Arcs Formed by Tangents & Secants Which Intersect at an External Point

In this video, we are going to look at arcs formed by tangents and/or secants which intersect at an external point.

Given a circle and external point $P$ , let’s draw two secants coming from $P$ . These two lines intersect the circle and form two arcs. Let’s label the larger arc $x$ and the smaller arc $y$ .
$m\angle{P}=\frac{x-y}{2}$

If the measure of the arcs were 100 and 40, then we can find the measure of angle $P$ by doing:
$m\angle{P}=\frac{100-40}{2}=\frac{60}{2}=30$

If the large arc was 100, angle $P$ was 20, and the smaller arc was missing then we can find the smaller arc by:
$20=\frac{100-y}{2}$
$40=100-y$
$-60=-y$
$60=y$

Another variation of this type of question would include a secant line and a tangent line from point $P$ . We still have a larger arc and a smaller arc, labeled as $x$ and $y$ . We still use the same formula to solve for missing values. The only difference is that now we don’t have a missing arc near the top of the circle.

The last variation would have two tangent lines from point $P$ . We still have a larger arc and a smaller arc, labeled as $x$ and $y$ . We still use the same formula to solve for missing values. The only difference is that now we don’t have any missing arcs. This means that the two arcs, $x$ and $y$ , added together would equal 360 since they cover the entirety of the circle.

Video-Lesson Transcript

Let’s take a look at intercepted arcs formed by tangents and secants which intersect at an external point.

We have a circle and an external point $P$ .

Let’s draw two secant lines coming from $P$ .

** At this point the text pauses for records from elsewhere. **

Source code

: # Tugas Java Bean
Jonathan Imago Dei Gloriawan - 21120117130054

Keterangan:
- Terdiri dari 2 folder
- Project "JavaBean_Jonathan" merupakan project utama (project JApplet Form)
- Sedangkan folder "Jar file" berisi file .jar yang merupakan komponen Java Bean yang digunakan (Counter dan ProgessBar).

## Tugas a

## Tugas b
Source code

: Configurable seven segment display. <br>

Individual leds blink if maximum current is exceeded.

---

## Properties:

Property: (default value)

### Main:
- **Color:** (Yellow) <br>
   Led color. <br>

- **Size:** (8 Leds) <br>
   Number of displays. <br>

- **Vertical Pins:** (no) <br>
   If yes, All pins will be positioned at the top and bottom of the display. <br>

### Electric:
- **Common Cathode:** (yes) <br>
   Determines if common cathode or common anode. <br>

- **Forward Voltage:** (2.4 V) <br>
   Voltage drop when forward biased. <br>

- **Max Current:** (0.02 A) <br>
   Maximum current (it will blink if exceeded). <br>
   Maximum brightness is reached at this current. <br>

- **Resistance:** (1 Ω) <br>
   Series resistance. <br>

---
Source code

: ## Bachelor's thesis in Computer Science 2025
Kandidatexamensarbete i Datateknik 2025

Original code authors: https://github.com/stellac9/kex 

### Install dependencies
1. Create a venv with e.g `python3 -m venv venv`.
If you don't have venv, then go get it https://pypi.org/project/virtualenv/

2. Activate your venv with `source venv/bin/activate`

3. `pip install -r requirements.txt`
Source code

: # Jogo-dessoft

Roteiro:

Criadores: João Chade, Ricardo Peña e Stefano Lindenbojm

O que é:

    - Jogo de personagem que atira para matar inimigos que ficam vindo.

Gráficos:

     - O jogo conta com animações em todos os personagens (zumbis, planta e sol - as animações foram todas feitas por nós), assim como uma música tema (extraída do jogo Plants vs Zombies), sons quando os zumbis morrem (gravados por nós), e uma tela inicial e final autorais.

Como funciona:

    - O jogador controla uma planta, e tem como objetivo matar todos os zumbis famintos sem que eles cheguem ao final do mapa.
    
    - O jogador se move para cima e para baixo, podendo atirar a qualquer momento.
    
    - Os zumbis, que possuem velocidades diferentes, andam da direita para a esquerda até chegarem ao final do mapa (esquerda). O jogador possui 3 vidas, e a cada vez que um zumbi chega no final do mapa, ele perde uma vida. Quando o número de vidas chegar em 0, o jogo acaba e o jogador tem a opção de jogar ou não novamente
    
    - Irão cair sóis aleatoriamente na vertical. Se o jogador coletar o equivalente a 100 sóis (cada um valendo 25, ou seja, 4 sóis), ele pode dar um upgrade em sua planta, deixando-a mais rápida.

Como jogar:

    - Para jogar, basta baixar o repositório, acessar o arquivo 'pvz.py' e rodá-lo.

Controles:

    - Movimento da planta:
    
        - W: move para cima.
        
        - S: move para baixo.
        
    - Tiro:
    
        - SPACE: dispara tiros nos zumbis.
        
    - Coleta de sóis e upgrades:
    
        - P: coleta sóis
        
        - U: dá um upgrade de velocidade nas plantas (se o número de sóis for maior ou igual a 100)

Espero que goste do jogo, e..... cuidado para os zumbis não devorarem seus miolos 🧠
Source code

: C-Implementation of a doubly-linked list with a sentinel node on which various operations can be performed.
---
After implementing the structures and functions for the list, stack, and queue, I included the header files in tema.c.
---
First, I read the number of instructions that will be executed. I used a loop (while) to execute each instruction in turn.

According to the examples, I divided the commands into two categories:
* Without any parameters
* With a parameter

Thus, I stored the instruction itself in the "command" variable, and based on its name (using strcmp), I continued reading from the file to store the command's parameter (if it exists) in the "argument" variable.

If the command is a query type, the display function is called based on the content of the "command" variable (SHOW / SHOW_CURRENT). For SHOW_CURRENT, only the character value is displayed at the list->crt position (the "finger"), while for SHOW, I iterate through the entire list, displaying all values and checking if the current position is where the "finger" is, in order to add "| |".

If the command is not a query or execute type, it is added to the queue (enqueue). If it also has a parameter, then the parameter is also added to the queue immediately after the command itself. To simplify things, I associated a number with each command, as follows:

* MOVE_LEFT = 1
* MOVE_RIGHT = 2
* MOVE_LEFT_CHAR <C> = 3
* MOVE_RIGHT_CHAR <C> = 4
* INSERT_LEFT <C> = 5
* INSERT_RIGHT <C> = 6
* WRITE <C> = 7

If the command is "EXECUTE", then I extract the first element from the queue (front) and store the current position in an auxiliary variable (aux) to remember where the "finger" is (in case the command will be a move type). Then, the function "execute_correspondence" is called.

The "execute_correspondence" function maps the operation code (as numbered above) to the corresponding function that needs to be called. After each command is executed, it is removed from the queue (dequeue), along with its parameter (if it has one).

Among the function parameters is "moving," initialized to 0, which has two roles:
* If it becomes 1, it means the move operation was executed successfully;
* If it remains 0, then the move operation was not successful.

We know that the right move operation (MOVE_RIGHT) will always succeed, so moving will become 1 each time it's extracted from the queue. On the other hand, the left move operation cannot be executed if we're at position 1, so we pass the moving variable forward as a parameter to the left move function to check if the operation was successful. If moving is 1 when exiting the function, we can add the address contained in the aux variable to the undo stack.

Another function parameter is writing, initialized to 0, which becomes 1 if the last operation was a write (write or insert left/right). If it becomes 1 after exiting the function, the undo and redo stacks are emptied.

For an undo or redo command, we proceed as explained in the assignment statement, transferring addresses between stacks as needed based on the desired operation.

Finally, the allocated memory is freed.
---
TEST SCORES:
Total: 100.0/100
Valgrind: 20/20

These two tangent lines intercept the circle and form two arcs. One arc is $x^{\circ}$ and another arc intercepted is $y^{\circ}$ .
And we have angle $P$ . The measure of angle $P$ is

$m\angle P = \dfrac{x - y}{2}$

The measure of large arc minus small arc divided by two will give us the measurement of the angle.

For example,

$x = 100^{\circ}$

$y = 40^{\circ}$

We can find the measure of angle $P$ simply by doing:

$m\angle P = \dfrac{100 - 40}{2}$

$m\angle P = \dfrac{60}{2}$

$m\angle P = 30$

Let’s look at another example.

The measure of the large arc is $100^{\circ}$ , the measure of the small arc is missing, and angle $P$ is $20^{\circ}$ .

Using the formula:

$m\angle P = \dfrac{x - y}{2}$

$20 = \dfrac{100 - y}{2}$

$20 \times 2= \dfrac{100 - y}{2} \times 2$

$40 = 100 - y$

$40 - 100 = 100 - 100 - y$

$-60 = - y$

$\dfrac{-60}{-1} = \dfrac{-y}{-1}$

$60 = y$

So, the measure of the small arc is $60^{\circ}$ .

This is another variation of this type of question involving two types of secants. Except in this variation we have a tangent in the secant.

From point $P$ , we’ll draw a tangent line, not a secant. Then draw a second line which is a secant.

Still, we have a large arc which is $x^{\circ}$ and a smaller arc which is $y^{\circ}$ .

Same exact set-up. Same formula. Except now, we don’t have a missing arc in between.

One arc goes all the way to the point of the tangent line. And the other arc starts at that spot and goes all the way down.

We still have the same formula.

$m\angle P = \dfrac{x - y}{2}$

And the last variation is when we have a circle and an external point $P$ .

Here, we have two tangent lines.

The large arc starts at the top and goes all way around up to this point which we’ll call arc $x^{\circ}$ . And the smaller arc picks up at one tangent point and goes to the other tangent point which we’ll call $y^{\circ}$ .

And we still have the same formula.

$m\angle P = \dfrac{x - y}{2}$

Something you’ll notice on this diagram is if you follow $x$ all the way around into $y$ and back, you’ll see that they are connected.

They actually create a full circle.

This means that arc $x$ plus arc $y$ is going to add up to $360^{\circ}$ .

$x + y = 360^{\circ}$